Ein Aktivkohle-Filter entfernt sämtliche Medikamentenrückstände, bevor die Flüssigkeit schliesslich eingedampft wird – zu einem hochwertigen Dünger namens «Aurin», den der Eawag-Spin-Off Vuna GmbH vermarktet. Aus 1000 Litern Urin entstehen 100 Liter von diesem Dünger, der seit 2018 vom Bundesamt für Landwirtschaft auch für den Einsatz bei essbaren Pflanzen zugelassen ist.
Viele Mosaiksteine für eine gute Klimabilanz
Neben dem unauffälligen Urin-Sammelsystem dokumentieren viele offensichtliche Details den Anspruch des Campus als Wegweiser für umweltfreundliches Bauen. Photovoltaik-Installationen werden die Eigenstrom-Produktionen massiv erhöhen. Und auf mehr als 14'000 Quadratmetern Fläche bewegen sich die Menschen auf Recycling-Asphalt mit einem hohen Anteil von 80 Prozent wiederverwertetem Material in der Tragschicht und 20 Prozent in der dünnen Deckschicht.

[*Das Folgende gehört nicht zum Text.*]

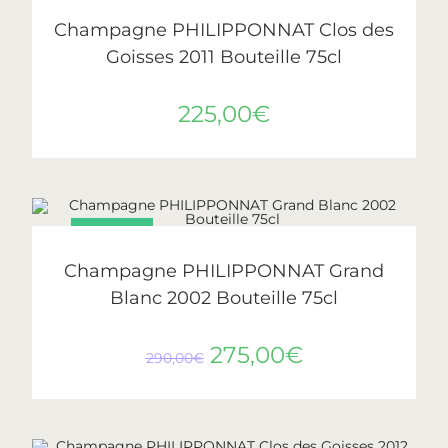
AJOUTER AU PANIER
Philipponnat
Champagne PHILIPPONNAT Clos des
Goisses 2011 Bouteille 75cl
225,00
€
PROMO !
AJOUTER AU PANIER
Philipponnat
Champagne PHILIPPONNAT Grand
Blanc 2002 Bouteille 75cl
275,00
€
290,00
€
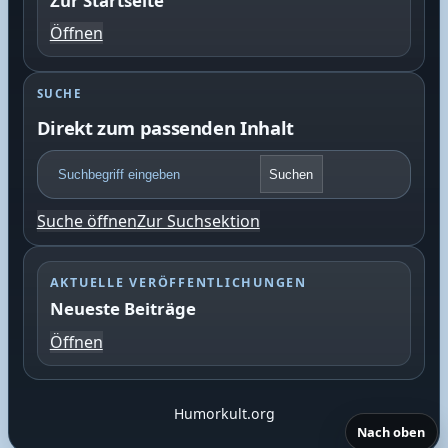
Zur Startseite
Öffnen
SUCHE
Direkt zum passenden Inhalt
F
Suchen
o
o
Suche öffnen
Zur Suchsektion
t
e
r
AKTUELLE VERÖFFENTLICHUNGEN
S
Neueste Beiträge
u
c
Öffnen
h
e
Humorkult.org
Nach oben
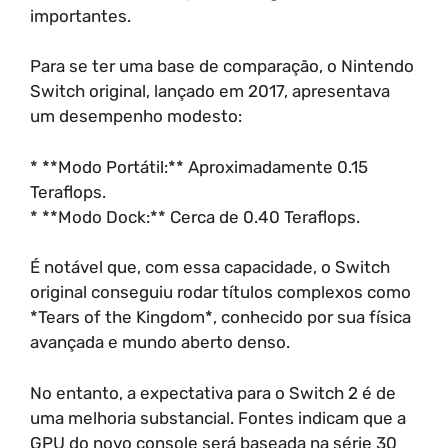
importantes.
Para se ter uma base de comparação, o Nintendo
Switch original, lançado em 2017, apresentava
um desempenho modesto:
* **Modo Portátil:** Aproximadamente 0.15
Teraflops.
* **Modo Dock:** Cerca de 0.40 Teraflops.
É notável que, com essa capacidade, o Switch
original conseguiu rodar títulos complexos como
*Tears of the Kingdom*, conhecido por sua física
avançada e mundo aberto denso.
No entanto, a expectativa para o Switch 2 é de
uma melhoria substancial. Fontes indicam que a
GPU do novo console será baseada na série 30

Zugleich haben die Landschaftsarchitekten freilich auf Asphalt verzichtet, um naturnah zu gestalten: Bislang versiegelte Flächen werden «befreit», wie die Ludwig-Tetmajer-Strasse auf dem Empa-Areal. «Aus dieser ‹Parkplatz-Asphalt-Wüste› wird eine begrünte und schattige Zone», erklärt Kevin Olas. Und auch hinter den grossen Neubauten wird die Biodiversität mit vielfältigen Pflanzen und Bäumen gefördert – dank ausgewählter hitzeresistenter Arten, die sich auch bei künftigen Klimabedingungen wohlfühlen werden.